US prices continue to rise, with the US consumer price index (CPI) for October coming in at its highest in three decades. President Biden made a boldly worded response as inflation becomes a growing focus among politicians with their eyes fixed on next year’s midterm elections. Oil prices fell on investors’ expectations that the US could free up strategic reserves to combat energy inflation. At the same time, bond yields rose on the back of the CPI release, but the yield curve flattened and real yields touched new lows. This suggests either that bond investors still consider the inflation spike as transitory or that they see possible monetary tightening (justified by the CPI numbers) as a policy mistake that would kill the recovery—or both.
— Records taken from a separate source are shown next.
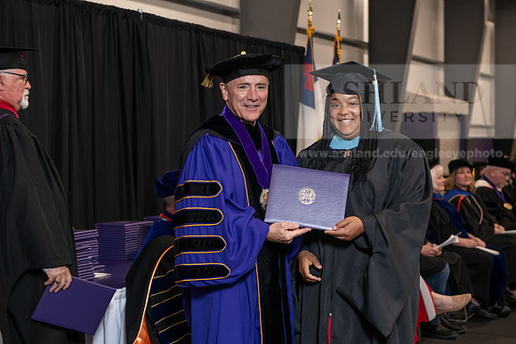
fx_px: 946
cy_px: 172
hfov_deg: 30.5
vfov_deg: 20.6
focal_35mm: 66
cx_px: 258
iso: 2000
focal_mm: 66
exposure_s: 1/125
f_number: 5
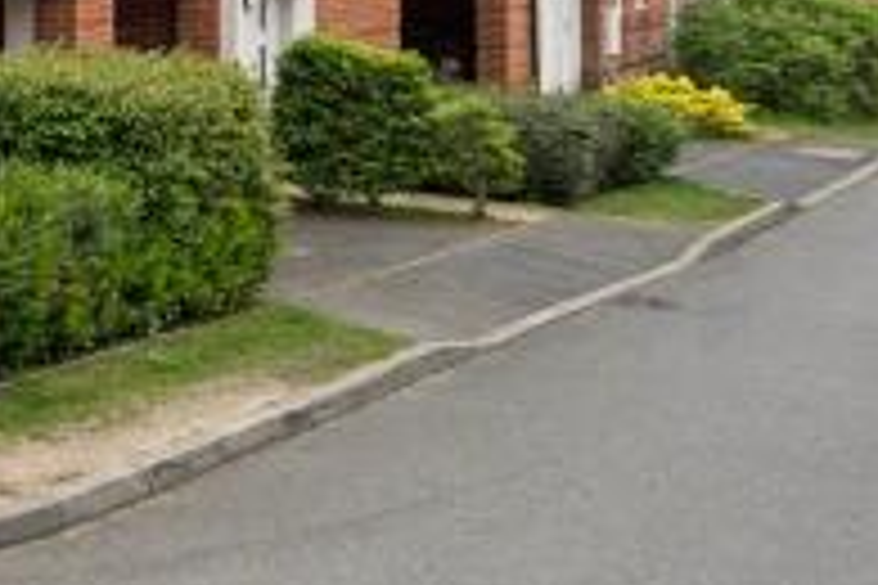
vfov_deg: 15.3
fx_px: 2049
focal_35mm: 84
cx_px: -914
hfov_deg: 17.1
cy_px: -223
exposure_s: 1/250
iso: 400
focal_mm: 16
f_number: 5.6
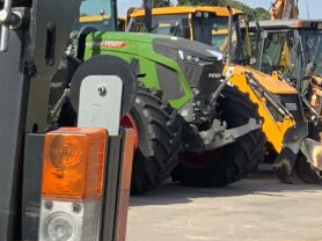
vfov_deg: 13.2
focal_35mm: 107
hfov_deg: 16.3
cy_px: 333
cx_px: -203
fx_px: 994
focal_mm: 3
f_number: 1.8
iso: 16
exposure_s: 1/1490
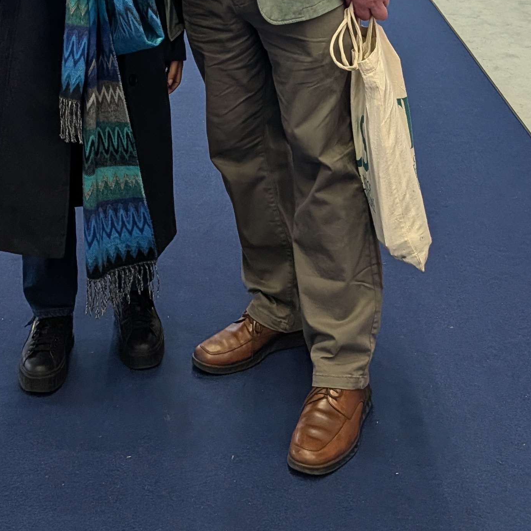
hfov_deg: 27.1
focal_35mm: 63
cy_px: -194
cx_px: 156
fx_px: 1093
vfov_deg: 23.5
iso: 45
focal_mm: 6.9
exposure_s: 1/100
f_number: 1.68
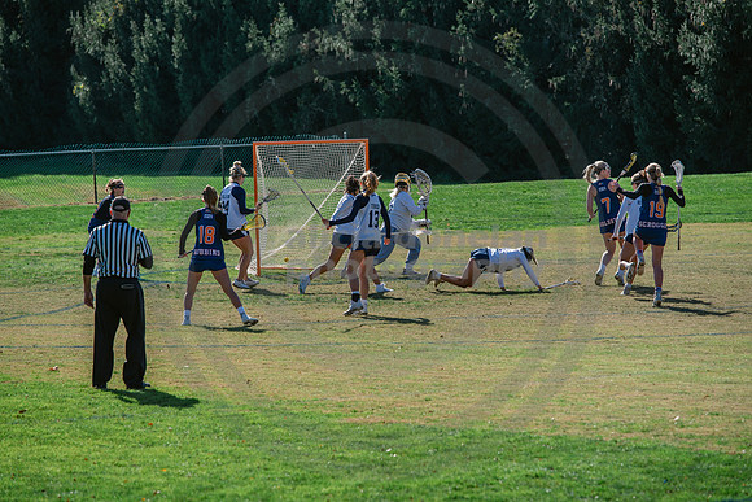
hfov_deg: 10.3
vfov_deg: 6.9
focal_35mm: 200
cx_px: 376
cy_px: 251
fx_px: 4179
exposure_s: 1/1600
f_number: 5
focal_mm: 200
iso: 250
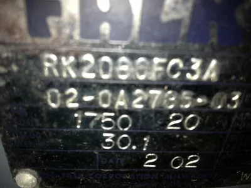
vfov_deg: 40.7
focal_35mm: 35
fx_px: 254
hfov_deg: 52.6
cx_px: 126
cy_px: 94
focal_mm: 4.28
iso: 50
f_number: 2.4
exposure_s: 1/100
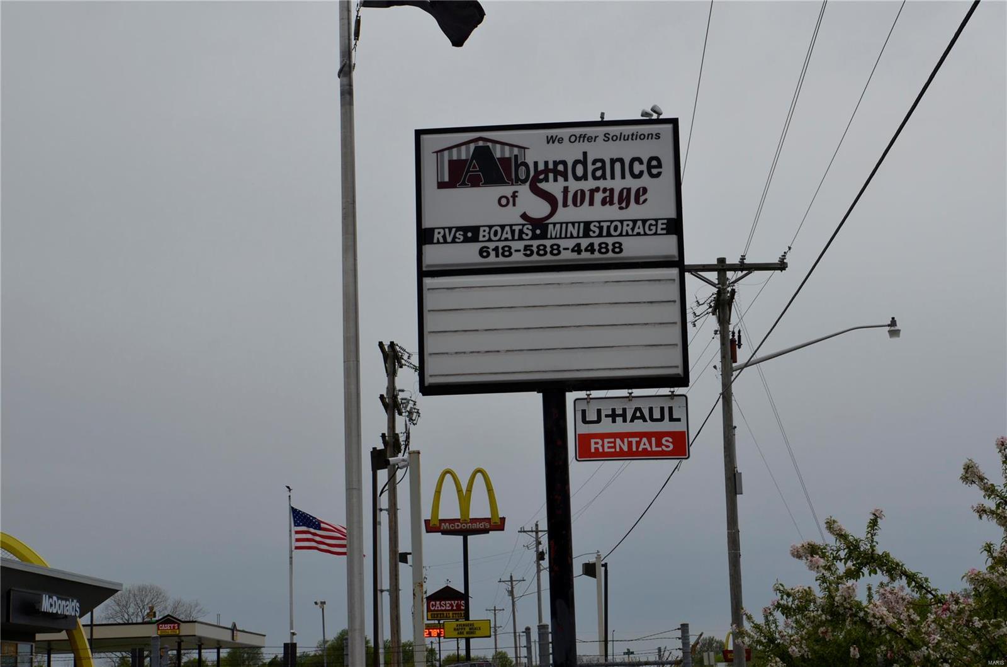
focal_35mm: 72
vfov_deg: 18.8
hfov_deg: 28.1
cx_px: 504
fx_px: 2009
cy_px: 334
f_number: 9
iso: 400
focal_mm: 48
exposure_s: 1/320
Whilst bond volatility has risen, lower real rates are helping keep the VIX equity volatility index down.
Chinese markets rebounded on the news that Evergrande has avoided default (so far) on its USD bonds but, more importantly, that some mitigation measures could help other property developers and stem contagion. We continue to favour developed-market over emerging-market equities. Elsewhere, despite uncertainty about the state of the economy, sales on China’s Singles Day, the world’s largest shopping event, smashed records, underpinning the health of the Chinese consumer. China’s new commitments at Glasgow to accelerate decarbonisation as well as France and the UK’s pledge to invest in nuclear power add support to our Green Marshall Plan theme. Adding further support to the theme, the market capitalisation of electric vehicle maker Rivian Automotive surpassed USD100 bn in the wake of its IPO, making it the second-largest IPO in US history.
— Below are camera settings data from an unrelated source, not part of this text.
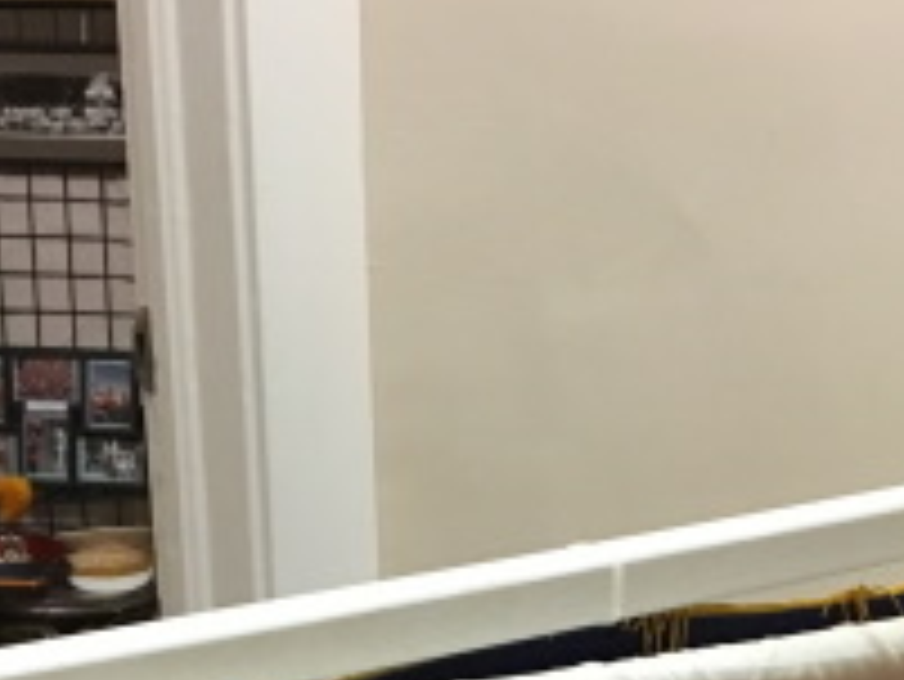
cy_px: 1076
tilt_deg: -23.8
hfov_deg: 20.4
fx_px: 2509
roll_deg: +0.1
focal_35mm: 96
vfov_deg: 14.2
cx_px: 555
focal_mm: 4.15
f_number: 2.2
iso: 200
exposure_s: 1/30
The Q3 earnings season closes with more evidence of resilient profits overall, but also ongoing labour shortages and supply bottlenecks. We continue to favour pricing power companies. The future looks less dominated by big conglomerates, as the US’s General Electric and Johnson & Johnson and Japan’s Toshiba all face major split-ups. We prefer to play such events through alternatives. Finally, in geopolitics, risks are rising as tensions mount from Taiwan and China to Poland, Belarus and Russia and post-Brexit UK and the EU. We like gold, which should perform well should tensions escalate.